珊瑚双手捂着脸,压抑的哭声从指缝间溢出。
“她就…得了疯病…彻底疯了…”
沈持盈只觉脑中轰然一响,浑身血液都似冻住。
“她日日夜夜,魔怔似的念叨,说娘娘定是疼极了,说娘娘是那般爱美的人,怎能…怎能落得如此凄惨的下场…”
“后、后来有一日,翡翠忽然拉住奴婢的手,异常清醒地说,若她投水死了,到下面去继续伺候娘娘,兴许…兴许娘娘就没那么热、没那么疼了。”
说到这里,珊瑚已泣不成声,眸中满是悲恸。
“奴婢当时吓坏了,连忙请黎大总管多派了人手,日夜轮班看护翡翠,可……”
沈持盈浑身僵滞到近乎麻木,几乎忘了呼吸。
“可翡翠她还是…在景昭六年清明前一日,寻了机会偷溜了出去。
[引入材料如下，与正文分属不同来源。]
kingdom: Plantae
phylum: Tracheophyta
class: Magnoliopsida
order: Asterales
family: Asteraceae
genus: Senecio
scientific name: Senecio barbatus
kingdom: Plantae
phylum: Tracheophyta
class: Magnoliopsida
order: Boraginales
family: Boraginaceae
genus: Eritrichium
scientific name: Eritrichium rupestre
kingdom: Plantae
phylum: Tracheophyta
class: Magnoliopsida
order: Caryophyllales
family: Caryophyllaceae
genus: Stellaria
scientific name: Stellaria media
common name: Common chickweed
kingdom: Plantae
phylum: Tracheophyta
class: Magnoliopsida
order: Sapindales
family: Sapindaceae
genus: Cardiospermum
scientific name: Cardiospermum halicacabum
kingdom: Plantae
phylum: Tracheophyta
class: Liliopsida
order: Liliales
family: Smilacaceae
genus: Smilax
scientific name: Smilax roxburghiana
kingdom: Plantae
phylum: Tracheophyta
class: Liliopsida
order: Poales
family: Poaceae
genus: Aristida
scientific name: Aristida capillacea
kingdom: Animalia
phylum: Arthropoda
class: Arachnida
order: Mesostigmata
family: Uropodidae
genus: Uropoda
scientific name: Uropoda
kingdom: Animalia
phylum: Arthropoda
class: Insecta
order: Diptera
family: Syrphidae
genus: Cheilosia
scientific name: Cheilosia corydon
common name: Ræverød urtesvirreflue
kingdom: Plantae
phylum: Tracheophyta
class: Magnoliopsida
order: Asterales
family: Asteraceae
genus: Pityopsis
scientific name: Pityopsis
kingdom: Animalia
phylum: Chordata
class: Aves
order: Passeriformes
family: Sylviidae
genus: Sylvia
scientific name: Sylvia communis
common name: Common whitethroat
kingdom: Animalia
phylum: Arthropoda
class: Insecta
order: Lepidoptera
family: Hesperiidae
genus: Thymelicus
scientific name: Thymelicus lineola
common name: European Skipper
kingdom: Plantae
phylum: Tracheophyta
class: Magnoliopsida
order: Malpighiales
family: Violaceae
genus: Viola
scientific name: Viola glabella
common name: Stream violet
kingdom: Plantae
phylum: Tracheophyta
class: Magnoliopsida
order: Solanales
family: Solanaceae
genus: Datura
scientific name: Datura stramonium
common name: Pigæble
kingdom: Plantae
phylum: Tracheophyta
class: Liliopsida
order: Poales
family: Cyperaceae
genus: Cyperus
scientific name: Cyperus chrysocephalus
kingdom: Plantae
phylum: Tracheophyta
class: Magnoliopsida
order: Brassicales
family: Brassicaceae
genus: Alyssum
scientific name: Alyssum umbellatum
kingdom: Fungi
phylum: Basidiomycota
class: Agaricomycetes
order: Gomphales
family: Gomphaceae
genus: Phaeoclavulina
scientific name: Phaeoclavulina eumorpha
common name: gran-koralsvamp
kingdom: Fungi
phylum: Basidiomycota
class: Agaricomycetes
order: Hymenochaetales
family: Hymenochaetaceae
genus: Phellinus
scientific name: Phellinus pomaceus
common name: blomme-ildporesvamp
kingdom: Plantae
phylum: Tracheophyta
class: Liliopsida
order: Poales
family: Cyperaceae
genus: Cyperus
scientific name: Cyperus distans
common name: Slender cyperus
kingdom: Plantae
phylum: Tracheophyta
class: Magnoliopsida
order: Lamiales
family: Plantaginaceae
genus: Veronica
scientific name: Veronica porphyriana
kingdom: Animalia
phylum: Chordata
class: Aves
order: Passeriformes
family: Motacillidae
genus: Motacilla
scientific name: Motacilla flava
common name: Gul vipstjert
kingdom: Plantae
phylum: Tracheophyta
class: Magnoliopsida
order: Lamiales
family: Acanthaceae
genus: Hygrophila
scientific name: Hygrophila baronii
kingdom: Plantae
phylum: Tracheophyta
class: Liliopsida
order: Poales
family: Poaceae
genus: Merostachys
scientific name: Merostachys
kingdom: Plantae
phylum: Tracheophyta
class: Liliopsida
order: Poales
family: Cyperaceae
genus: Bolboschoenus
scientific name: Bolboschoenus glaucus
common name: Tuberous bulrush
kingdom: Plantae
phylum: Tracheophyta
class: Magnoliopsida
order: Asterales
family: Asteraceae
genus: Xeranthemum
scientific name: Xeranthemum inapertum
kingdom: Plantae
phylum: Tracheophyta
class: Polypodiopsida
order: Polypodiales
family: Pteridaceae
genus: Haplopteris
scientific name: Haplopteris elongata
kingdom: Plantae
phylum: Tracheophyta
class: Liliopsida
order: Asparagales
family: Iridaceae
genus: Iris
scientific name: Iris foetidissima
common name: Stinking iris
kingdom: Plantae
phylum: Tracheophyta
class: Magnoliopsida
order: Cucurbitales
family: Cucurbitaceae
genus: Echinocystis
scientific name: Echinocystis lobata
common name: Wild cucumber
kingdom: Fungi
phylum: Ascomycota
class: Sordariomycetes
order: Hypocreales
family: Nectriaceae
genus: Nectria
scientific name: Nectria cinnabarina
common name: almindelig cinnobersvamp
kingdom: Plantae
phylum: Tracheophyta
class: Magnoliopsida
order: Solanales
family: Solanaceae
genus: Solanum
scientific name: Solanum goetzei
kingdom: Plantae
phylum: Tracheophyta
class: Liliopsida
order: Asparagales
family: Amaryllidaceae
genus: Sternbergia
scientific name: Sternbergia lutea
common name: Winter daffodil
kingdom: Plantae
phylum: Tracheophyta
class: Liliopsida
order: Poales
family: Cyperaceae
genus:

”
珊瑚抬手用衣袖拭泪,又深深吸了口气,竭力稳住声线。
“等找到时,人已经没了。”
“就在雨花阁那口井里。捞上来时,脸上并无半分痛苦,倒像是安安稳稳睡去了。”
话音落下,净房内陷入死寂。
沈持盈眸光呆滞,望着那扇紧闭的雕花窗棂,久久回不过神来。
滚烫的泪水毫无预兆地滚落,顺着脸颊滴进池水中,漾开一圈圈细碎的涟漪。
作为大宫女,翡翠不比珊瑚稳重妥帖,也不如旁人机灵圆滑。
可她却是,陪在她身边最久的人。
从她十三岁住进信王府,重病缠身、无依无靠之际,翡翠便一直寸步不离守在她身边。